How Indeni R 6.0 can inform you for this serious misconfiguration for the Nexus Series Switches?

Indeni R. 6.0 Server regularly examines if any debug command is activated to the Nexus switches and will alert if one of the debug mechanisms on a device is enabled. Enabled debug can be detected only by logging to the device or by monitoring syslog message in case debug level logging has been enabled. This important information is not provided via SNMP

Scenario-9

Problem: An access port transits to err disable state and the user can not access the network.

Description: A customer is at the meeting room and needs to connect multiple users to the internal network. He connected a low end switch to an available interface located at the meeting room. None of the guests connected to the new switch can access the internal network. The customer removed the switch to connect his laptop to the same interface but now cannot reach the network. He called the IT support to troubleshoot the case. The Network engineers troubleshooted the problem by checking the cable and the laptops network settings without success. Further troubleshooting the case and it was noticed that the BPDU Guard one of the feature that protect STP from several types of problems or attacks was activated and brought the interface in err-disable state when the switch has been connected to the network.

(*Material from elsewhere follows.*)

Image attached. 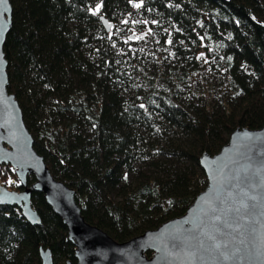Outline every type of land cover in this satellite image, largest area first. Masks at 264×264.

How Indeni R 6.0 can instantly inform you for this problem to the Nexus Series Switches?

Indeni R. 6.0 Server regularly checks the ports which are in err-disable state. In particular the script logs into the Cisco Nexus switch using SSH and retrieves the err-disable status of the interfaces An alarm is generated along with a remediation message in case an interface has moved to err-disable state.